Garamszegi's team then took all these behavioral data and compared them to what the females collared flycatchers were telling them about male quality. The team judged the most desirable males to be those who formed pair bonds most quickly (figure 2);
Figure 2. Relationships between song post exposure and pairing success. Pairing success was measured by relative pairing date. Birds pairing relatively late are those that demonstrate longer intervals (in days) between arrival and the start of egg laying than birds realizing quick pairing. Data are residuals from a multiple regression, in which the date of arrival was included to control for date effects.
Based on these data, Garamszegi and his colleagues found that male birds who sang from lower posts relative to the surrounding vegetation demonstrated greater risk-taking and exploratory behavior overall than those who sang from higher posts. Keep in mind that birdsong is a behavior that draws attention to the singer, thereby making him more conspicuous than he otherwise would be. So male collared flycatchers who sang from lower perches were placing themselves at greater risk from predation since less fit birds who also sang from a low perch would be caught by a predator lurking in the bushes. So these low-perched singers were avian dare-devils, or "bad boyz". In this sense, height of a male collared flycatcher's song perch is an honest signal of that male's overall quality. This fact was not lost on the females in the population, who found the daring singers more desirable: males who sang from lower perches ended up forming pair bonds more quickly than males who sang from higher perches.
Garamszegi and his colleagues' interesting research suggests that personality is an important factor for mate choice in birds as well as in humans, and further, mate choices based on personality have an evolutionarily sound basis. Conspicuous risk taking behavior, such as singing from a low perch, functions as an honest signal of the singer's overall genetic quality that females can rely upon to choose their mates. It isn't difficult to realize that these findings also have important implications in human behavior since this scenario provides a testable hypothesis that could help explain psychologists learn more about female humans' attraction to "bad boyz."

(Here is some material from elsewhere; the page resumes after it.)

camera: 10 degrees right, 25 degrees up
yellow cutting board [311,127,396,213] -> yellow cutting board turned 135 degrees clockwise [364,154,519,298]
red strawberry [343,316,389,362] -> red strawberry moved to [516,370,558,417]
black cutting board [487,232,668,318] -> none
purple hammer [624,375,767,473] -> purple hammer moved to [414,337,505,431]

Thanks for the consistently excellent subjects in your blog postings.
"This fact was not lost on the females in the population, who found the daring singers more desirable: males who sang from lower perches ended up forming pair bonds more quickly than males who sang from higher perches."
Were the researchers aware of any acoustical differences between the low perch and high perch singers that may have influenced the female's choice of a mate?
In general are other factors that might contribute to a certain behavior usually thought through and somehow tested for?
Thanks again for your insightful posts.